Britain Slated to Become First Nation to Allow ‘Three Parent’ IVF Treatments

Mallet, legal code and scales of justice

On Tuesday, British lawmakers overwhelmingly voted in favor of an IVF technique which allows couples to conceive a child with DNA from three different people. Britain has now become the first country in the world to approve and vote in favor of what’s regarded as a controversial treatment.

Following a heated 90-minute debate, British lawmakers voted in favor of allowing families to use DNA from three people in order to conceive. The purpose of this IVF technique is to prevent infants from being born with certain genetic diseases, which are often incurable if not fatal. However, many still harbor concerns.

Researchers claim that three-parent IVF can be used in order to prevent severe genetic disorders such as mitochondrial disease, which can compromise a child’s quality of life and cause a number of medical complications such as developmental delays, organ failure, deafness, dementia, and even heart disease.

These chronic conditions are thought to affect one in every 5,000 to 10,000 live births in the United States; however, other estimates suggest that a much higher percentage of children — one in 200 — will inherit mutations that will cause the disease. Not all children develop the disease at birth. Symptoms may manifest later in life.

On the other hand, critics caution that three-parent IVF may cross certain moral and ethical boundaries due to the fact that the baby has genetic material from three people. Others have expressed deep concern that the procedure will serve as a gateway of sorts, promoting further genetic modifications of children.

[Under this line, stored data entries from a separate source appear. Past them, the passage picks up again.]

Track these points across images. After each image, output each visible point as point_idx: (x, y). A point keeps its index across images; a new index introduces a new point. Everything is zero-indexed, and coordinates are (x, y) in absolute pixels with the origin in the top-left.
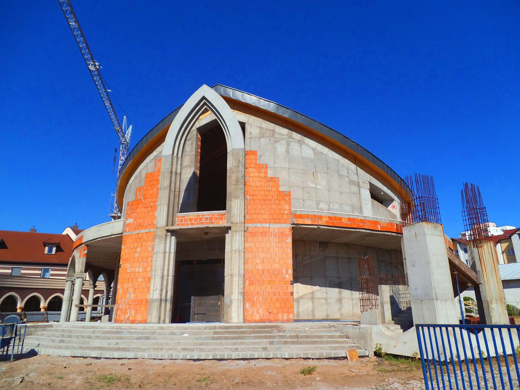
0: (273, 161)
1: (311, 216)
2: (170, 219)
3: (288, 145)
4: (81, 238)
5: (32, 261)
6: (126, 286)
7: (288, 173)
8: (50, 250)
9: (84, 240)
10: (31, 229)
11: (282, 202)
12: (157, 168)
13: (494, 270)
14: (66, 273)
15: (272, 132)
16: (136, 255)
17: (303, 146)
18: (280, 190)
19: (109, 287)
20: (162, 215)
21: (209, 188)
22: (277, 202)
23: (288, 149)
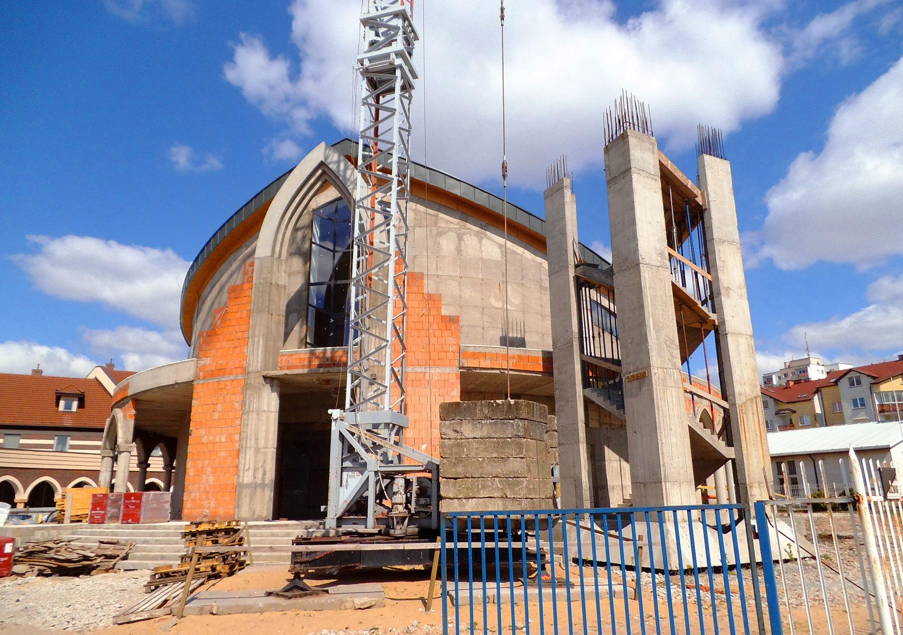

The Catholic Church takes a firm stance against the procedure because it may involve the destruction of human embryos.

While the procedure is still undergoing further research and development, initial studies have proven its efficacy. Three-parent IVF involves replacing an egg’s defective mitochondrial DNA with healthy DNA from another female donor’s egg. The end result is a baby with less than 1% of the egg donor’s DNA. However, this is a permanent change that would continue to be passed down in future generations.